### Given records

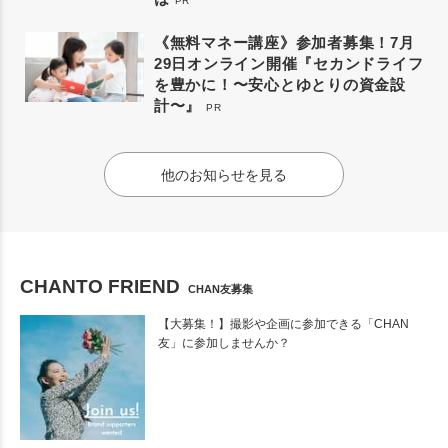
PR
《無料マネー講座》参加者募集！7月
29日オンライン開催『セカンドライフ
を豊かに！〜安心とゆとりの資金設
計〜』
PR
他のお知らせを見る
CHANTO FRIEND
CHAN友募集
【大募集！】撮影や企画に参加できる「CHAN
友」に参加しませんか？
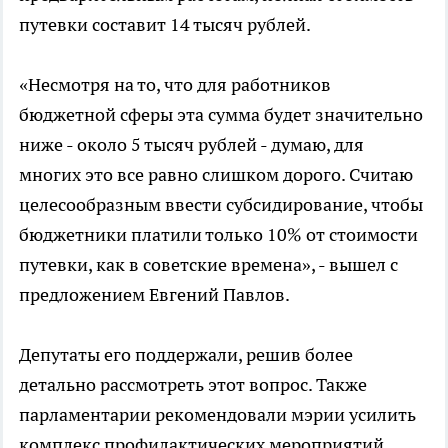
путевки составит 14 тысяч рублей.
«Несмотря на то, что для работников
бюджетной сферы эта сумма будет значительно
ниже - около 5 тысяч рублей - думаю, для
многих это все равно слишком дорого. Считаю
целесообразным ввести субсидирование, чтобы
бюджетники платили только 10% от стоимости
путевки, как в советские времена», - вышел с
предложением Евгений Павлов.
Депутаты его поддержали, решив более
детально рассмотреть этот вопрос. Также
парламентарии рекомендовали мэрии усилить
комплекс профилактических мероприятий,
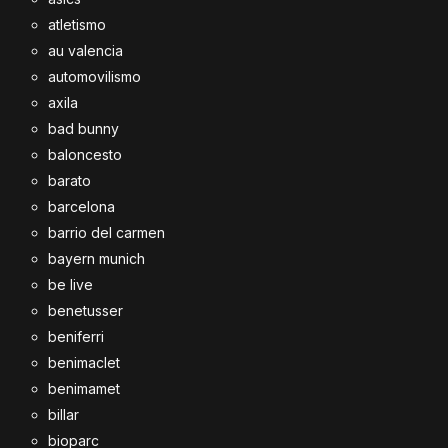
atletismo
au valencia
automovilismo
axila
bad bunny
baloncesto
barato
barcelona
barrio del carmen
bayern munich
be live
benetusser
beniferri
benimaclet
benimamet
billar
bioparc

######

■ What the exercise asks:
Would you set down each line of the data exactly, with no images included?

■ Output of the exercise:
PR
《無料マネー講座》参加者募集！7月
29日オンライン開催『セカンドライフ
を豊かに！〜安心とゆとりの資金設
計〜』
PR
他のお知らせを見る
CHANTO FRIEND
CHAN友募集
【大募集！】撮影や企画に参加できる「CHAN
友」に参加しませんか？
путевки составит 14 тысяч рублей.
«Несмотря на то, что для работников
бюджетной сферы эта сумма будет значительно
ниже - около 5 тысяч рублей - думаю, для
многих это все равно слишком дорого. Считаю
целесообразным ввести субсидирование, чтобы
бюджетники платили только 10% от стоимости
путевки, как в советские времена», - вышел с
предложением Евгений Павлов.
Депутаты его поддержали, решив более
детально рассмотреть этот вопрос. Также
парламентарии рекомендовали мэрии усилить
комплекс профилактических мероприятий,
atletismo
au valencia
automovilismo
axila
bad bunny
baloncesto
barato
barcelona
barrio del carmen
bayern munich
be live
benetusser
beniferri
benimaclet
benimamet
billar
bioparc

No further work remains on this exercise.